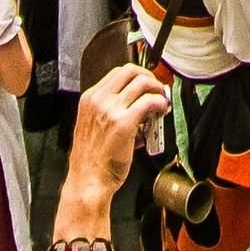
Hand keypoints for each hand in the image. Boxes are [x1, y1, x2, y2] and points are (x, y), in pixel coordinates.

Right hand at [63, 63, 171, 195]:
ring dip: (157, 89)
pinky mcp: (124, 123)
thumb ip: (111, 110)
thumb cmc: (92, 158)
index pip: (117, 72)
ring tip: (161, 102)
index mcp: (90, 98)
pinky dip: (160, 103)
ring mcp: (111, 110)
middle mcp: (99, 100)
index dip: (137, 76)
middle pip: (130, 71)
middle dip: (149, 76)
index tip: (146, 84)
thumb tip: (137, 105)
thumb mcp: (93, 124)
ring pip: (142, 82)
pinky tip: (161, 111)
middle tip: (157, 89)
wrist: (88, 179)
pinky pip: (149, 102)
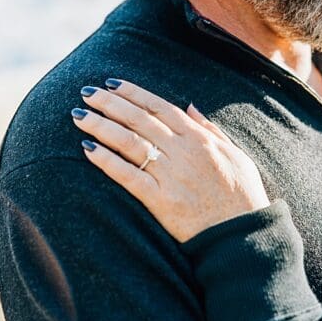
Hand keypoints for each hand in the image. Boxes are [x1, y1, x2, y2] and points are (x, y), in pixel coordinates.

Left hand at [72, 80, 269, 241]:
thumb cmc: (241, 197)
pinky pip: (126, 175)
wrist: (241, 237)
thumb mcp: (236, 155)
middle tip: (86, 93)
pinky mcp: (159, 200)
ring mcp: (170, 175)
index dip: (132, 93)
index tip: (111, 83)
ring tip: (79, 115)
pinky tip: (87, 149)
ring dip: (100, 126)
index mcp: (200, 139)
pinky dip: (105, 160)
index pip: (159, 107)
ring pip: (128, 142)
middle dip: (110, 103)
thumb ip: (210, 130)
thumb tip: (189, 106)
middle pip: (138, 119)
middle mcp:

## Task:
Repeat the material above in full and exactly, omitting the pictures.

## Written response:
Hand keypoints for each hand in the image. Boxes are [x1, y1, x2, y2] and points are (x, y), in pixel coordinates.

Right hand at [63, 63, 171, 195]:
ring dip: (157, 89)
pinky mcp: (124, 123)
thumb ip: (111, 110)
thumb cmc: (92, 158)
index pip: (117, 72)
ring tip: (161, 102)
index mcp: (90, 98)
pinky dip: (160, 103)
ring mcp: (111, 110)
middle mcp: (99, 100)
index dip: (137, 76)
middle pip: (130, 71)
middle dip: (149, 76)
index tip: (146, 84)
thumb tip: (137, 105)
thumb mcp: (93, 124)
ring pip: (142, 82)
pinky tip: (161, 111)
middle tip: (157, 89)
wrist: (88, 179)
pinky pip: (149, 102)
Hand keypoints for each hand in the image. Boxes are [x1, y1, x2, y2] and points are (x, y), in pixel coordinates.

Left hand at [72, 80, 269, 241]:
thumb cmc: (241, 197)
pinky pip: (126, 175)
wrist: (241, 237)
thumb mcp: (236, 155)
middle tip: (86, 93)
pinky mcp: (159, 200)
ring mcp: (170, 175)
index dip: (132, 93)
index tip: (111, 83)
ring tip: (79, 115)
pinky tip: (87, 149)
ring dip: (100, 126)
index mcp: (200, 139)
pinky dip: (105, 160)
index pip: (159, 107)
ring pip: (128, 142)
middle dip: (110, 103)
thumb ip: (210, 130)
thumb tip: (189, 106)
middle pip: (138, 119)
middle mcp:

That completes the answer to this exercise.